30 years of commitment to Australia’s natural heritage
Conservation Volunteers Australia’s board member David Clark has been committed to natural heritage conservation for over thirty years. Last week, he was honoured by being shortlisted for the 2016 Bathurst Macquarie Heritage Medal.
In his time with us, David originally started as a volunteer, then went on to work on numerous projects including helping to deliver our volunteer programs for the Anzac commemoration at Gallipoli. He has served on our Board of Directors since 1984, including as chair, and currently serves as treasurer.
Each year over 10,000 volunteers take an active part in caring for Australia’s natural heritage through Conservation Volunteers Australia, and David’s influence and leadership in education and policy development has been an integral part of this success.
Beyond Conservation Volunteers, David is the self-employed owner/manager of a 500ha farm in central Victoria, serves as Mayor on his local council, and, through his work as a Churchill Fellow, worked on developing Victoria’s catchment management framework. David has been recognised as a pioneer in developing meaningful landholder engagement on projects, which is acknowledged as best practice in land management.
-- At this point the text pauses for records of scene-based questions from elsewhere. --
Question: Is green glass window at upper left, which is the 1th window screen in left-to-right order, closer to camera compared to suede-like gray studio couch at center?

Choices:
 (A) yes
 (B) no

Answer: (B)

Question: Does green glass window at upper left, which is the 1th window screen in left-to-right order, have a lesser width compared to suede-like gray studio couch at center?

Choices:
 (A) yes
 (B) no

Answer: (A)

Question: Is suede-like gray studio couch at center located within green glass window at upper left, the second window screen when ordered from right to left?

The Bathurst Macquarie Heritage Medal
Established in 2015 to celebrate the bicentenary of the city of Bathurst in the Central Tablelands of NSW, the Bathurst Macquarie Heritage Medal recognises Australians who demonstrate a significant contribution to the protection or promotion of Australia’s built, social, cultural or environmental heritage.
The winner of the award receives $25,000 in order to further their work in promoting and protecting Australia’s heritage.
Some of Australia’s leaders in heritage and conservation, recognised alongside David Clark in the shortlist of finalists, include:
- Christine Johnston, an Honorary Research Fellow with the Cultural Heritage Centre for Asia-Pacific at Deakin University and principal of a private consultancy, Context, which works across community, Indigenous, natural and historic domains.
- Professor Robyn Sloggett, Director of the Grimwade Centre for Cultural Materials Conservation at Melbourne University where she manages the diverse conservation, teaching and research programs of the Centre.
- Elizabeth Vines OAM, a specialist heritage conservation architect through her practice McDougall & Vines. She is passionate about heritage town rejuvenation breathing life back into traditional town centres which have become run down and lacking economic viability.
The award will be announced at a ceremony in Bathurst on Saturday 7th May, as part of the city’s Heritage Week. The special guest speaker at the event is 2015 Medal winner Duncan Marshall, who will deliver an address about what the award has enabled him to achieve this past year. Tickets are currently available from the Bathurst Macquarie Heritage Medal website, if you would like to join the city of Bathurst in honouring David and the other shortlisted finalists.